For me, the flowers have died, the cards have stopped coming (snail mail is incredibly appreciated in the time of social media) and everyone has gone about their lives. (As everyone should! This is not a guilt trip, more of an information session) This was compounded by the fact that Easter and then Spring Break came immediately after so I just felt alone. Grief is lonely. Losing a parent at the age of 38 is the worst. Unfortunately I have several friends in this club and more that are soon to be members. It just plain sucks. 

I feel that some expected me to be okay after my 24 hour getaway to Ballantyne and come home healed and ready to move on. (I desperately wanted to run away to a beach and be like Diane Keaton in "Something's Gotta Give" writing and crying in a drop dead gorgeous home). I mean I had been grieving for 7 years, I hadn't really had a "Mom" in forever. But to be motherless, the finality of it, hurt beyond my expectations.

It felt like, Now what? People have stopped reading these posts. I completely understand that the readership increased to find out Mom's status but it has dropped off drastically. How do I still advocate and fundraise for Alzheimer's without our mascot?  I don't have any new stories. I don't have any new pictures. I don't have HER. So much of my life has revolved around being a champion for her cause and now I don't have her. 

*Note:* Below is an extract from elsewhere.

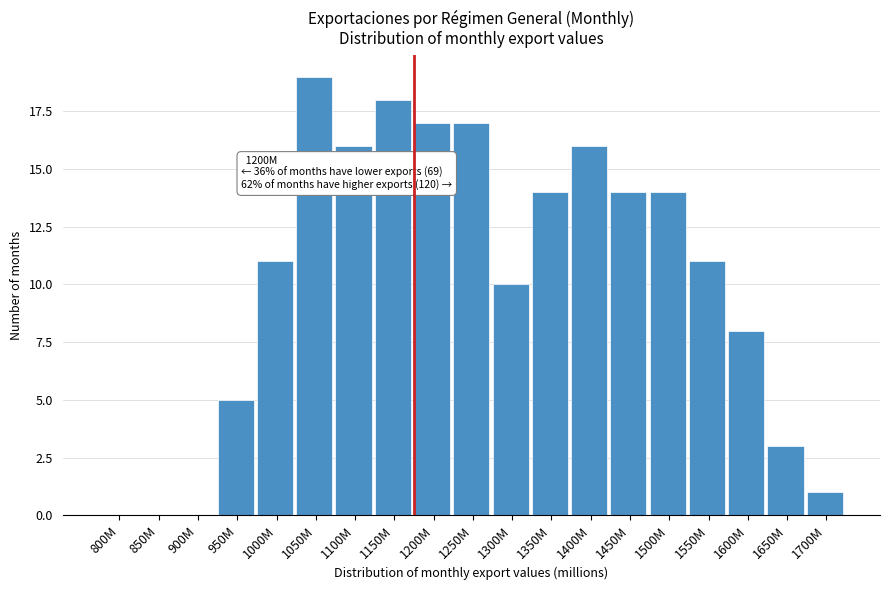

Reading left to right, what are all the values shown in this chart?

800M=0	850M=0	900M=0	950M=5	1000M=11	1050M=19	1100M=16	1150M=18	1200M=17	1250M=17	1300M=10	1350M=14	1400M=16	1450M=14	1500M=14	1550M=11	1600M=8	1650M=3	1700M=1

So I'm okay. I'm working and trying to be the best Mom to my kiddos that have needed me back in their lives. I feel like I haven't been home all of 2018 but living in a permanent limbo of Asheville to Charlotte to Asheville mindset. 

I want to thank my girlfriends for regularly checking on me. Food, wine, random drop offs of strawberries, casseroles, starbucks, flowers. Showing up and sitting here until midnight while I cried my eyes out. Texting to check on me. Texting me about lipgloss knowing that that was a covert secret operation to really see how I was doing, and knowing that shopping on the internet can take anyone's mind off life. 

I still want to write about planning the funeral, and the funeral itself. But I thought I should touch base about me in general. Say a small prayer that we get through her birthday (May 3rd) and Mother's Day this year without too many tears. The Mother's Day stuff is everywhere it seems.

I love all of you. And I promise this wasn't a SOS for wine and cards. Just know that if you have a friend grieving and it has been days, months, or even years...that they still are grieving. Send a text. Check in on them. BB was best at this type of thing. The little things matter.